Employee fraudsters are usually those you would least expect and it can be devastating for employers to learn that one of their trusted employees has committed an act of fraud. But, according to a fraud prevention guide by Xero, employees are the main culprits of fraud in small businesses.
In most cases, employee fraud happens because the opportunity presented itself and can be more of a temptation to employees who are experiencing financial difficulties.
Look out for abuse of flexible working and false overtime claims, false expense claims, misuse of the company credit card, theft of company assets, bogus payments, authorisation of payments to oneself, theft of cash, and false accounting to cover up theft, as well as collusion with suppliers to falsify invoices.
Segregate accounting duties
It’s common in small businesses to have one person looking after all of the bookkeeping functions, including managing petty cash, paying invoices and managing payments received from customers. This isn’t a good idea.
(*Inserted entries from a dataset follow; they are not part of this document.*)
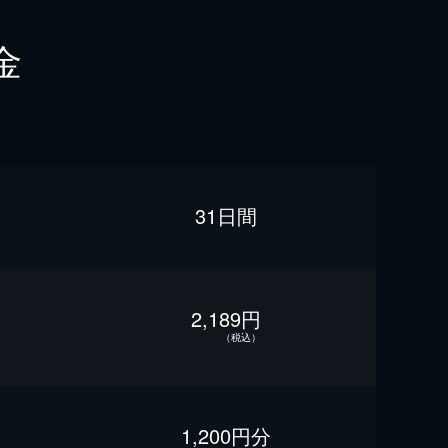
金
31日間
2,189円
（税込）
1,200円分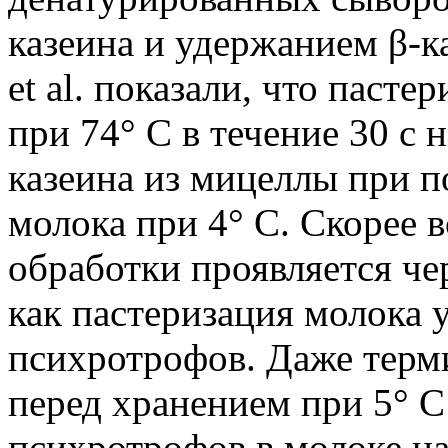
казеина и удержанием β-к
et al. показали, что паст
при 74° С в течение 30 с
казеина из мицеллы при 
молока при 4° С. Скорее в
обработки проявляется че
как пастеризация молока
психротрофов. Даже терми
перед хранением при 5° 
психротрофов в молоке н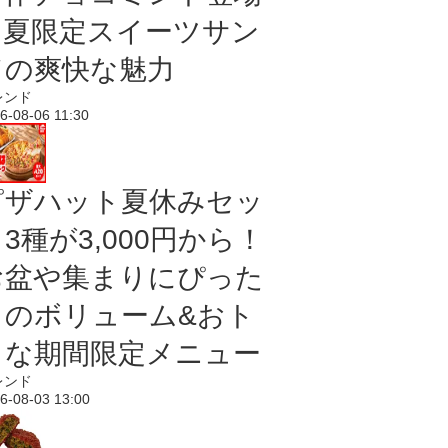
｜夏限定スイーツサン
ドの爽快な魅力
レンド
6-08-06 11:30
ピザハット夏休みセッ
3種が3,000円から！
お盆や集まりにぴった
りのボリューム&おト
クな期間限定メニュー
レンド
6-08-03 13:00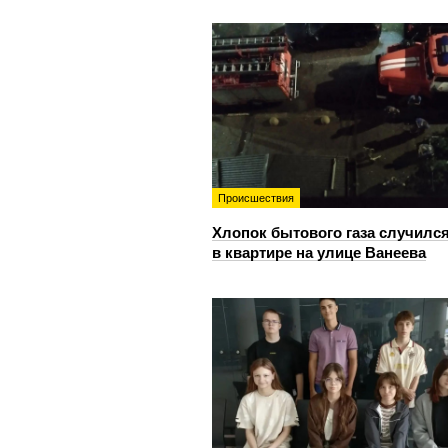
Происшествия
Хлопок бытового газа случилс
в квартире на улице Ванеева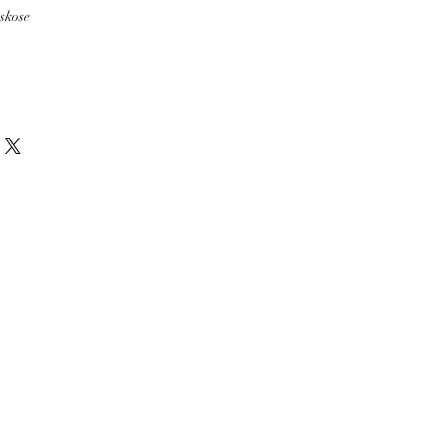
skose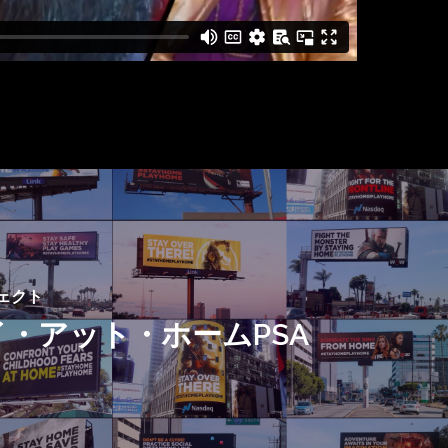
ェクト
・アット・ホームPSA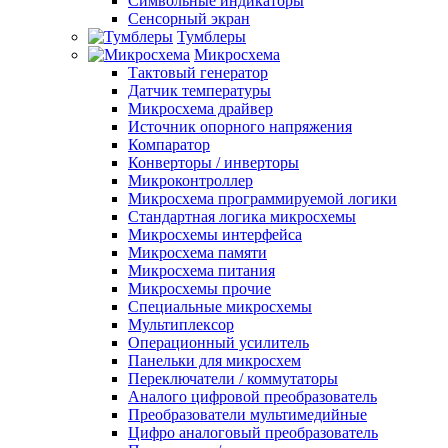
Символьные индикаторы
Сенсорный экран
Тумблеры
Микросхема
Тактовый генератор
Датчик температуры
Микросхема драйвер
Источник опорного напряжения
Компаратор
Конверторы / инверторы
Микроконтроллер
Микросхема программируемой логики
Стандартная логика микросхемы
Микросхемы интерфейса
Микросхема памяти
Микросхема питания
Микросхемы прочие
Специальные микросхемы
Мультиплексор
Операционный усилитель
Панельки для микросхем
Переключатели / коммутаторы
Аналого цифровой преобразователь
Преобразователи мультимедийные
Цифро аналоговый преобразователь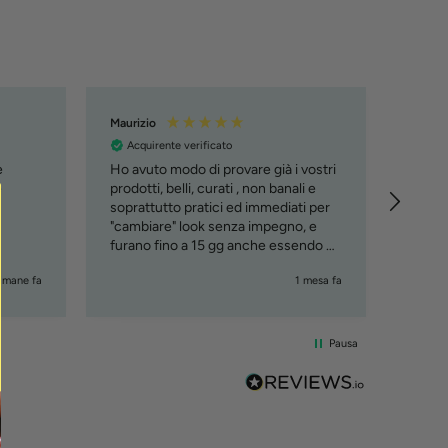
Maurizio
Manue
Acquirente verificato
Acqu
e
Ho avuto modo di provare già i vostri
Tutto 
e
prodotti, belli, curati , non banali e
soprattutto pratici ed immediati per
"cambiare" look senza impegno, e
furano fino a 15 gg anche essendo al
mare. Lo consiglio, ciao Maury
timane fa
1 mesa fa
Pausa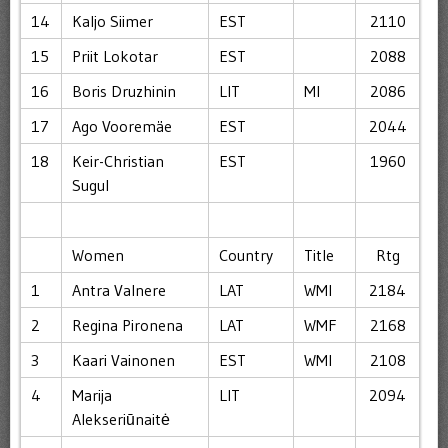
14
Kaljo Siimer
EST
2110
15
Priit Lokotar
EST
2088
16
Boris Druzhinin
LIT
MI
2086
17
Ago Vooremäe
EST
2044
18
Keir-Christian
EST
1960
Sugul
Women
Country
Title
Rtg
1
Antra Valnere
LAT
WMI
2184
2
Regina Pironena
LAT
WMF
2168
3
Kaari Vainonen
EST
WMI
2108
4
Marija
LIT
2094
Alekseriūnaitė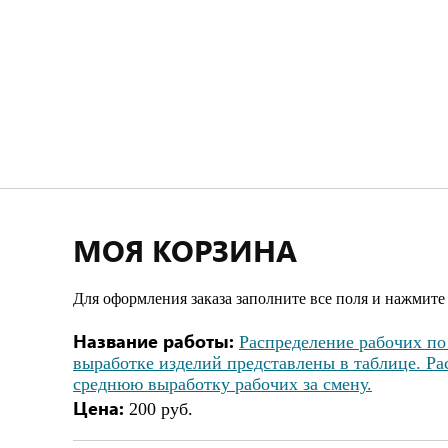
МОЯ КОРЗИНА
Для оформления заказа заполните все поля и нажмите
Название работы:
Распределение рабочих по
выработке изделий представлены в таблице. Ра
среднюю выработку рабочих за смену.
Цена:
200 руб.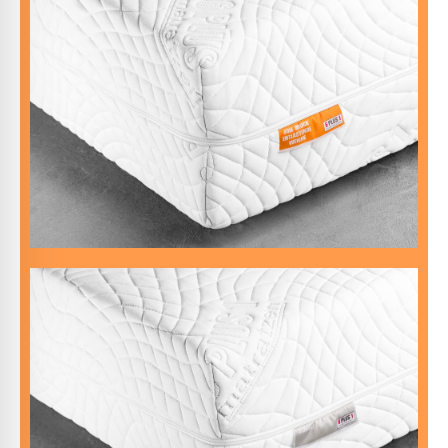
heilsamen Schlaf.
Diese wärmende Matratze unterstützt dich in deinem
Hier findest du das lang ersehnte „Wasserbettfeeling“
Entspannung
Versinke wolkengleich und entdecke die totale
ist!
Das Softeste, was auf dem Matratzenmarkt erhältlich
DIE DRUCKENTLASTENDE WEICHE
oder weichere Seite.
Wähle je nach Stimmung mit der Dual-Option die festere
allergikerfreundliche Schlafumgebung.
Der schwere, hautfreundliche Bezug schafft eine
20 cm Gesamthöhe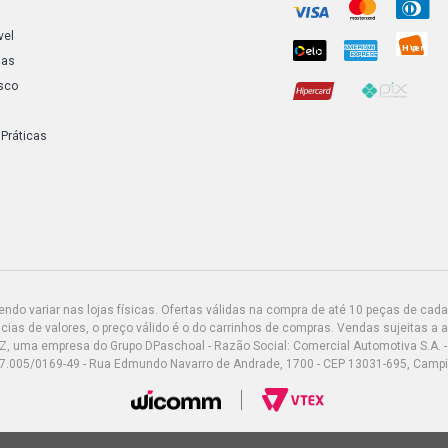
vel
FIESTA HAT
ias
GASOLINA (1
sco
FIESTA HAT
GASOLINA (1
 Práticas
FIESTA HAT
GASOLINA (1
FIESTA HAT
GASOLINA (1
do variar nas lojas físicas. Ofertas válidas na compra de até 10 peças de cada 
FIESTA HAT
ias de valores, o preço válido é o do carrinhos de compras. Vendas sujeitas a 
ROCAM GASO
Z, uma empresa do Grupo DPaschoal - Razão Social: Comercial Automotiva S.A. -
7.005/0169-49 - Rua Edmundo Navarro de Andrade, 1700 - CEP 13031-695, Camp
FIESTA HAT
GASOLINA (2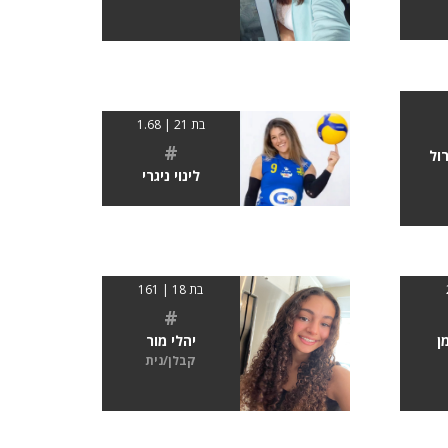
בת 21 | 1.68
#
ול
לינוי ניגרי
בת 18 | 161
#
ן
יהלי מור
קבלן/נית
When one person is responsible for the incoming and outgoing payments and invoices, as well as the record keeping, it makes it easy for that person to commit fraud without it being noticed.
Ideally have at least two people handling the accounts, with checks and balances in place to mitigate the risk of fraud. The handling of cash should be kept completely separate to the accounting function. See more information on improving internal accounting controls here.
Keep tabs on your suppliers
Knowing your suppliers is crucial to your business. Fake invoice fraud is rife. UK SMEs are losing over £9 billion a year through invoice fraud every year. Be vigilant about overcharging, duplicate invoices and employee collusion with a supplier. It’s a good idea to regularly review the financial health of your suppliers.
Unethical suppliers will often try to get paid twice for the same job by issuing two invoices. Look out for fraudsters posing as a supplier and asking you to change the bank details for future payments. Validate new suppliers and double check all requests to change bank details.
Be vigilant and don’t wait until it is too late.